押し潰されようとしているのは何も魔王だけでは無い。
「ボォゴッボゴォゴゴッゴゴゴゴゴゴッ!!!!!」
超重力のあまりにも凄まじい威力に耐えかねた魔王の立つ仙人界の地ですらえぐれ、地割れを起こし陥没していった。
「…く、口惜しい、のう…あとは、任せたぞ…府刹那………….」
雅綾は悔しそうにそう言い残し、千年以上を生きた人生の終結を迎えた。
十世紀以上もの長いあいだ生きるということは、普通の人間からすれば極めて想像し難かったけれど、実のところ仙人界の仙人からすれば、雅綾の生きた千年という寿命は平均を少し上回る程度のものであった。
「フゥゥゥゥ….」
使い手がこの世を去ると同時に重力仙術は解け、地形が変わり果てた戦場の中央に、本来の姿を現した羅賦麻が立ち尽くし息をゆっくり大きく吐いた。
「よもや、たった一人の仙人如きに魔王であるこのオレがここまで追い詰められるとは…だがあの老仙人は朽ち果てたようだな…」
地獄の底から聴こえて来るような不気味な声でそう言い、羅賦麻は雅綾の仙術によって受けた深手の回復を図る。
「これで終いと思うなよ間抜け面!粉々に吹き飛びやがれ!超爆一怒濤撃(ちょうばくいちどとうげき)ーーー!!!」
「パッキィィィィン!!!」
「っ!!??」
雅綾が力尽き、重力仙術が掻き消えた瞬間から羅賦麻の元へ超速で突っ込んでいた府刹那が、溜め込んでいた力を一気に解放し、羅賦麻の硬い胸元に渾身の一撃をお見舞いした!

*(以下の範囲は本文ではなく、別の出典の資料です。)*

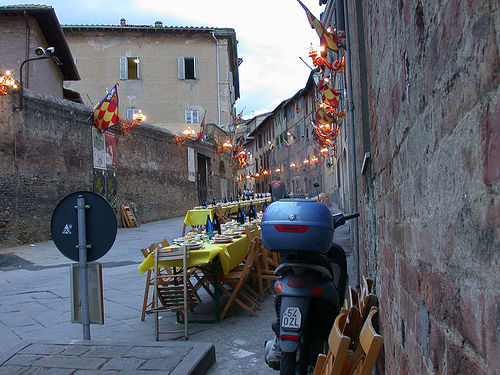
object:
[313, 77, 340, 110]
flag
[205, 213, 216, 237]
bottles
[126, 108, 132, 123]
window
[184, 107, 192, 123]
window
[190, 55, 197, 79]
shutter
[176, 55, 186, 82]
shutter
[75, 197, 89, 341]
post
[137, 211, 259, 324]
tables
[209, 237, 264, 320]
chairs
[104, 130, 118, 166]
poster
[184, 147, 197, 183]
poster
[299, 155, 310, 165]
lights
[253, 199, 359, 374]
motorcycle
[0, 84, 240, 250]
concrete wall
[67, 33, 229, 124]
concrete wall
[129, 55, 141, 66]
light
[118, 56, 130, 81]
window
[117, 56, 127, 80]
shutters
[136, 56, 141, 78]
shutters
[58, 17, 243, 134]
building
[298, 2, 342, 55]
flag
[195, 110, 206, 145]
flag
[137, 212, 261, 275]
table cloth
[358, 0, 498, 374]
wall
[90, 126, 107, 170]
poster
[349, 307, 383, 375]
chairs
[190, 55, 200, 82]
window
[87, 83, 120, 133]
flag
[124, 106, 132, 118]
shutters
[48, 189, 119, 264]
sign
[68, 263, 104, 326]
sign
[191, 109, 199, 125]
window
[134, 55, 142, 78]
window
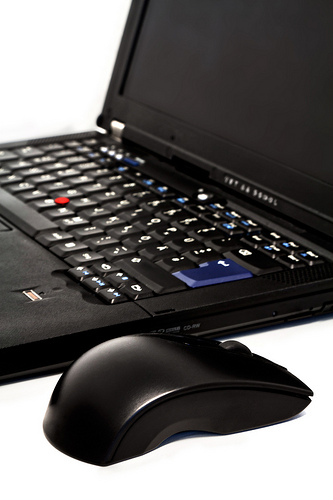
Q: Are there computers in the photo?
A: Yes, there is a computer.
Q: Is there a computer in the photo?
A: Yes, there is a computer.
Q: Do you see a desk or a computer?
A: Yes, there is a computer.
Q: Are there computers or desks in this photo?
A: Yes, there is a computer.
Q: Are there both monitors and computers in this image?
A: Yes, there are both a computer and a monitor.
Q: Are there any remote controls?
A: No, there are no remote controls.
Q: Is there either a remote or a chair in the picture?
A: No, there are no remote controls or chairs.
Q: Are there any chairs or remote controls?
A: No, there are no remote controls or chairs.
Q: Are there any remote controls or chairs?
A: No, there are no remote controls or chairs.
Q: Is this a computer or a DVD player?
A: This is a computer.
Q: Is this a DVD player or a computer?
A: This is a computer.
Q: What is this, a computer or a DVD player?
A: This is a computer.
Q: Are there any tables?
A: Yes, there is a table.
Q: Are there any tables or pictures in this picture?
A: Yes, there is a table.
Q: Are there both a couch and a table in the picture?
A: No, there is a table but no couches.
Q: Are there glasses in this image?
A: No, there are no glasses.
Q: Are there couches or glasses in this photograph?
A: No, there are no glasses or couches.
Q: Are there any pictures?
A: No, there are no pictures.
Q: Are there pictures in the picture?
A: No, there are no pictures.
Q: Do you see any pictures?
A: No, there are no pictures.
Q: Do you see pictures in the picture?
A: No, there are no pictures.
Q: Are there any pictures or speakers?
A: No, there are no pictures or speakers.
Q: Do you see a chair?
A: No, there are no chairs.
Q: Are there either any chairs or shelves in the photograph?
A: No, there are no chairs or shelves.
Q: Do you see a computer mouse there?
A: Yes, there is a computer mouse.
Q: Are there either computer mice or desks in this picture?
A: Yes, there is a computer mouse.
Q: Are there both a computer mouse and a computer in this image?
A: Yes, there are both a computer mouse and a computer.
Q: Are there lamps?
A: No, there are no lamps.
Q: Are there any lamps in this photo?
A: No, there are no lamps.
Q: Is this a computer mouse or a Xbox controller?
A: This is a computer mouse.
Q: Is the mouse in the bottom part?
A: Yes, the mouse is in the bottom of the image.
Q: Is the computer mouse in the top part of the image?
A: No, the computer mouse is in the bottom of the image.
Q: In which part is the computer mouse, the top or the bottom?
A: The computer mouse is in the bottom of the image.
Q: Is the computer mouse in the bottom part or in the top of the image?
A: The computer mouse is in the bottom of the image.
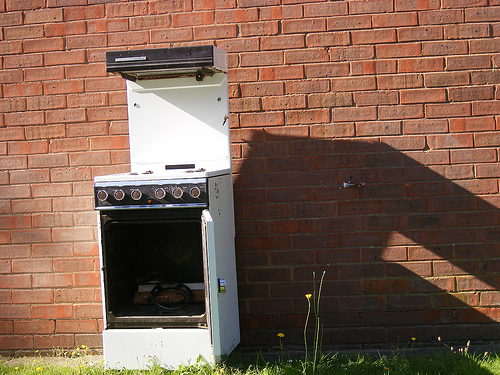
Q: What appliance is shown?
A: Oven/stove.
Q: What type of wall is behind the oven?
A: Brick.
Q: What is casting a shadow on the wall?
A: Oven.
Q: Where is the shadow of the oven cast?
A: The wall.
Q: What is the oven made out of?
A: Metal.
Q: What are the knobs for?
A: The burners.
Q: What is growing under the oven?
A: Grass.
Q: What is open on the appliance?
A: Oven door.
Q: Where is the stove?
A: In front of the wall.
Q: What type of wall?
A: Bricks.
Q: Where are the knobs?
A: Stove.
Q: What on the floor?
A: Grass.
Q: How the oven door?
A: Open.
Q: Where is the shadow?
A: Next to the oven.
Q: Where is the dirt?
A: Next to the oven.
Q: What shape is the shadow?
A: Oven.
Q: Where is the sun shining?
A: On the oven.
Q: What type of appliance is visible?
A: Stove.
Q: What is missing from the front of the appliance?
A: Door.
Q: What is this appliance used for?
A: Cooking.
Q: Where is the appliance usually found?
A: Kitchen.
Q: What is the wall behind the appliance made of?
A: Brick.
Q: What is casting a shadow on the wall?
A: Stove.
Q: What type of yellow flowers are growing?
A: Dandelions.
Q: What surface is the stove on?
A: Concrete.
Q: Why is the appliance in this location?
A: It's broken.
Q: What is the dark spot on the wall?
A: Shadow.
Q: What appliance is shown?
A: Oven.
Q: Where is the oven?
A: Outside against a wall.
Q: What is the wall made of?
A: Brick.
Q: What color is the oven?
A: White.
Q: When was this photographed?
A: Day time.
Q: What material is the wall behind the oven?
A: Brick.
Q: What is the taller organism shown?
A: Dandelion.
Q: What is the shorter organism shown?
A: Grass.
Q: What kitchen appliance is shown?
A: Oven.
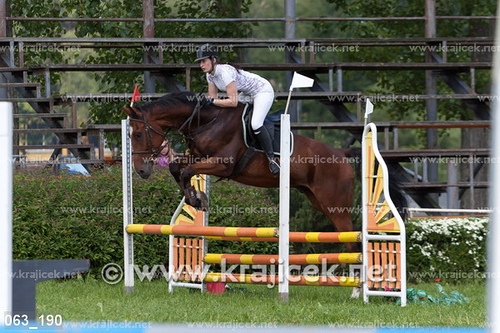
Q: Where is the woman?
A: Riding the horse.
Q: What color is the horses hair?
A: Black.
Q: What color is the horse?
A: Brown.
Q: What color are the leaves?
A: Green.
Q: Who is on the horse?
A: The woman.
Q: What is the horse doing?
A: Leaping over the obstacle.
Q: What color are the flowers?
A: White.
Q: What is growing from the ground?
A: Grass, plants, and flowers.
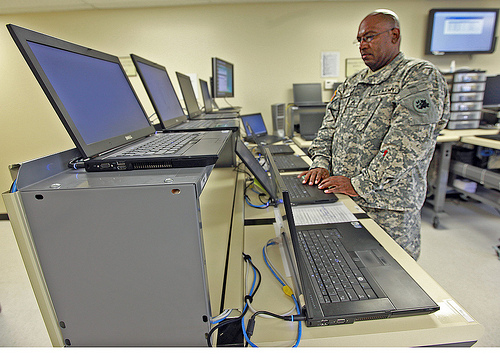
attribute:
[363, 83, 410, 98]
tag — green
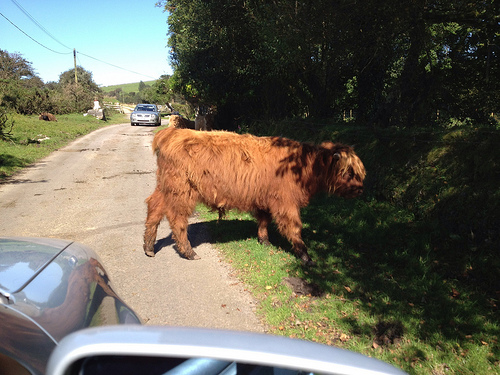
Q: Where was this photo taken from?
A: A car.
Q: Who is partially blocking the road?
A: A brown cow.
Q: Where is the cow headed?
A: Into the bushes.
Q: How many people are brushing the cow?
A: None.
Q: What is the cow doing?
A: Crossing the gray concrete road.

羅賦麻の周囲は瞬く間に月のクレーターを彷彿とさせる景観へと様変わりしてしまった。
「やっちまったなぁ…雅綾爺…だがこれで勝ったやも知れぬ…」
仙術の力を溜め込み戦況を注視していた府刹那は寂しげにそう呟いた。
しかし、府刹那の絶望と希望の入り混じった予測は悲しいかな、ものの見事に外れてしまう。
凄まじい重力に辛抱強く耐えて来た羅賦麻の身体が押し潰され肉塊と化すと思われたその時!
「グゥォシャァァァ!!!!」
奇妙で激しい音を立て魔王のボロボロの身体の異変が起こった!
強靭な漆黒の肉体が全面的に崩壊した直後、まるで岩のように硬く、ゴツゴツとした黒光りする鎧を纏ったかのような姿に変貌を遂げたのである。

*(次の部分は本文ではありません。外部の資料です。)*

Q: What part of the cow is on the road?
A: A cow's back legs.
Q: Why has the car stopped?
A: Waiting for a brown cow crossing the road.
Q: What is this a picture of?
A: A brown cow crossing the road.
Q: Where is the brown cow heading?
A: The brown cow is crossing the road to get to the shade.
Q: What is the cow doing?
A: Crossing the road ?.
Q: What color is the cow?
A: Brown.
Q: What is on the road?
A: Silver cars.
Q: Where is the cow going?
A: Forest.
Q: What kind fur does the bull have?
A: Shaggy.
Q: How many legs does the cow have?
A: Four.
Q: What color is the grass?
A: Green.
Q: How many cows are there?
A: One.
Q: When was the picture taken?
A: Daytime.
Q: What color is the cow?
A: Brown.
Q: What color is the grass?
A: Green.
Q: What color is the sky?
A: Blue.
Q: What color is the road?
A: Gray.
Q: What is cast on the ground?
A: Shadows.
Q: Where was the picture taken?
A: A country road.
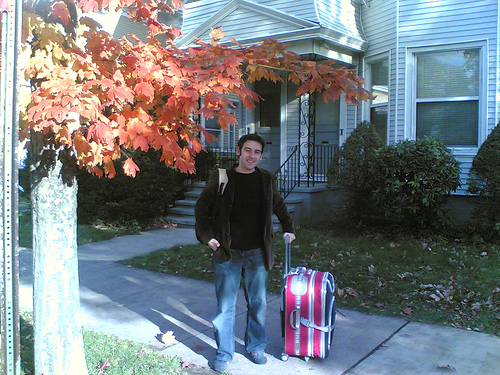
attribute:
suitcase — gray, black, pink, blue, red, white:
[281, 234, 337, 363]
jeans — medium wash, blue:
[210, 247, 272, 357]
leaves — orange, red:
[24, 0, 378, 179]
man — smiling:
[192, 134, 298, 373]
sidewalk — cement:
[17, 246, 499, 373]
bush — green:
[365, 137, 459, 216]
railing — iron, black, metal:
[272, 77, 340, 201]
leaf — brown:
[159, 328, 178, 348]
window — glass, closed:
[405, 39, 488, 152]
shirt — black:
[232, 167, 264, 249]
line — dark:
[336, 320, 414, 374]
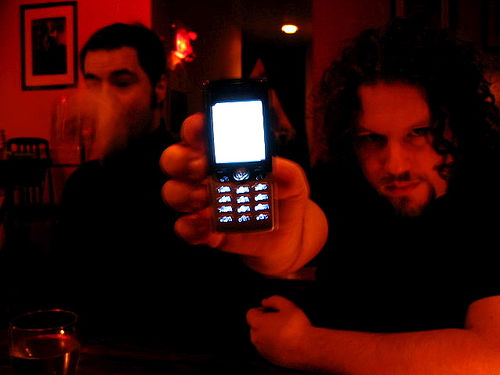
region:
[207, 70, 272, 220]
this is a phone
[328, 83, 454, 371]
this is a man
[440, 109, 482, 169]
the hair is black in color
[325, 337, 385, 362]
the man is light skinned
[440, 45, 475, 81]
this is the hair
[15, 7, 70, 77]
this is a picture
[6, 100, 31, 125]
this is the wall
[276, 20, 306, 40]
this is a light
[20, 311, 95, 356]
this is a glass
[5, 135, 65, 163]
this is a chair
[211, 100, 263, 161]
smartphone screen pure white because of reflected light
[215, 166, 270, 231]
backlit illuminated smartphone buttons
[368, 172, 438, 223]
well groomed black facial hair in goatee style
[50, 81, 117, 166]
glass filled with alcoholic beverage being quaffed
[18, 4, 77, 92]
black framed photograph hanging on wall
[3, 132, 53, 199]
wooden chair back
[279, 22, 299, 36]
illuminated round track light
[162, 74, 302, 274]
hand grasping smartphone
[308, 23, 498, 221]
long haired male face staring at camera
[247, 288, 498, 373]
bare arm colored red due to oversaturation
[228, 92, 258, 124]
part of a screen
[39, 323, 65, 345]
edge of a glass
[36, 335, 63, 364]
part of a glass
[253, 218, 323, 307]
part of a phone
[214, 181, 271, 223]
The number pad on the phone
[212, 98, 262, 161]
The display of the cell phone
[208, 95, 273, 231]
A rectangular cell phone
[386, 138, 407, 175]
The nose of the man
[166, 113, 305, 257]
A cell phone in the man's right hand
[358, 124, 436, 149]
The eyes of the man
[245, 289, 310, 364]
The left hand of the man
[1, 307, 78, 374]
A glass full of a liquid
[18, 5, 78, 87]
A picture frame on the wall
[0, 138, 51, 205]
A chair by the white wall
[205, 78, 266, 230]
this is a cell phone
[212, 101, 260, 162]
the phone is on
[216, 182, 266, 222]
the buttons are on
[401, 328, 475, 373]
this is a hand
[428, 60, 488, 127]
this is the hair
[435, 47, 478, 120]
the hair is long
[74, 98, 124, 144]
the man is smoking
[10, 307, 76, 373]
this is a glass of water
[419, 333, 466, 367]
the man is light skinned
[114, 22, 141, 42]
the hair is black in color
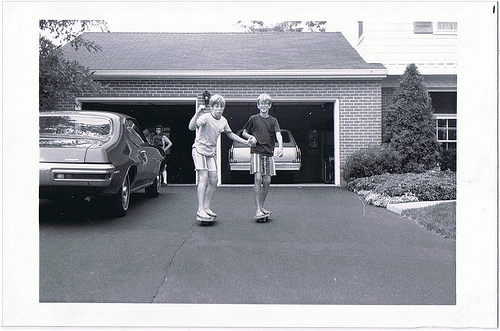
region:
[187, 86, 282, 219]
Two boys holding hands skateboarding.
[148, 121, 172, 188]
Kid standing in the garage with their hand on their hip.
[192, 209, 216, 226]
Skateboard a kid is riding who has his fist in the air.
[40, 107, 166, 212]
Car parked on the left side of the driveway.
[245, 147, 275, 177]
Striped shorts of a kid riding a skateboard to the right of another kid. n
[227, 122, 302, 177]
Station wagon parked in the right side of the garage.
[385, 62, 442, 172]
Pine tree on the right side of the garage.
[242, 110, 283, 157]
Dark t-shirt on a kid with glasses on a skateboard.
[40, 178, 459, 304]
Paved driveway that two kids are skating on.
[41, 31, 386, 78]
Dark roof over a garage.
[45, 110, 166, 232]
car in the driveway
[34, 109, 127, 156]
window on the car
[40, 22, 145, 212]
tree branches above car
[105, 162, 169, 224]
wheel on the car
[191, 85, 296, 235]
two boys in driveway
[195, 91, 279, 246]
boys on the skateboard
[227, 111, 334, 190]
car in the garage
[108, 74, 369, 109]
the garage is brick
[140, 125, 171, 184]
children in front of car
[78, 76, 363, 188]
the two door garage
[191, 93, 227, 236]
boy on skate board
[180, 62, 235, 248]
boy wearing tshirt and shorts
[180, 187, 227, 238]
skate board with wheels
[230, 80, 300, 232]
boy on skate board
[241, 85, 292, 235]
boy wearing tshirt and shorts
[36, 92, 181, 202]
car in drive way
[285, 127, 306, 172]
car in garage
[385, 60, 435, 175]
tree next to house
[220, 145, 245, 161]
tail light on car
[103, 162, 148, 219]
tire on car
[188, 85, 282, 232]
two boys in front of a garage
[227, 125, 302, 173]
car parked in a garage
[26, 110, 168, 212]
car parked in a driveway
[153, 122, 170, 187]
child standing inside a garage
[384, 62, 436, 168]
tall pine tree next to a garage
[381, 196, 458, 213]
white stone walkway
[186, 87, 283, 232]
two boys on skateboards in a driveway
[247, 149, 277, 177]
striped shorts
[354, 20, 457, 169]
house attached to a garage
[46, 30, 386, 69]
black shingles on a garage roof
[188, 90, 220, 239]
this is a boy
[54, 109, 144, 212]
this is a car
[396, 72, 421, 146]
this is a tree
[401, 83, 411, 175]
the leaves are green in color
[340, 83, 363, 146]
this is the wall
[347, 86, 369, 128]
the wall is made of bricks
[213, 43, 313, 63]
this is the roof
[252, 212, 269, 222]
this is a skate board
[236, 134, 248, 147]
the boy is light skinned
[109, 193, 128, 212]
this is a wheel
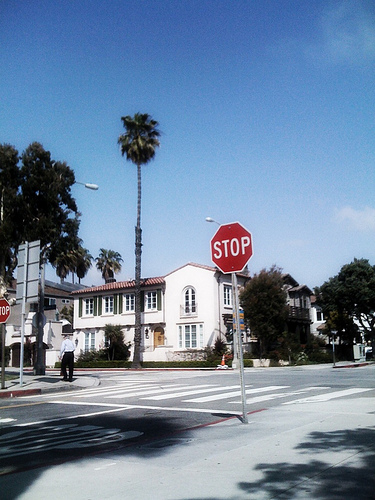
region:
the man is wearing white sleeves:
[51, 325, 126, 400]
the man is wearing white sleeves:
[49, 319, 88, 366]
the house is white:
[102, 243, 297, 384]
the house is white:
[118, 232, 224, 332]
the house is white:
[117, 278, 314, 443]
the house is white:
[160, 253, 239, 383]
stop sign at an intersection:
[204, 220, 267, 438]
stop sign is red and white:
[203, 201, 268, 281]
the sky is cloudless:
[155, 99, 368, 227]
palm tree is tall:
[106, 113, 166, 361]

これは亜孔雀が腕を粉々に破壊され、無くした部分を再生した能力の上位にあたる超再生とでも表現するのが良いだろうか。実のところ、悪魔の能力云々のものでは無く、これが魔王羅賦麻の本来の姿であったのだが、変貌を遂げたその姿は、さっきまでの悪魔らしい姿とは全く異なり、無機質でごつい生気を感じさせぬ人形のような姿となっていたのである。
命を賭して勝利するは目前と考えていた雅綾は、その魔王の姿を見た瞬間にこと切れ、元々ヨボヨボだった身体は完全に水分を失い、ミイラの如き姿に変わり果て前のめりに倒れたのだった。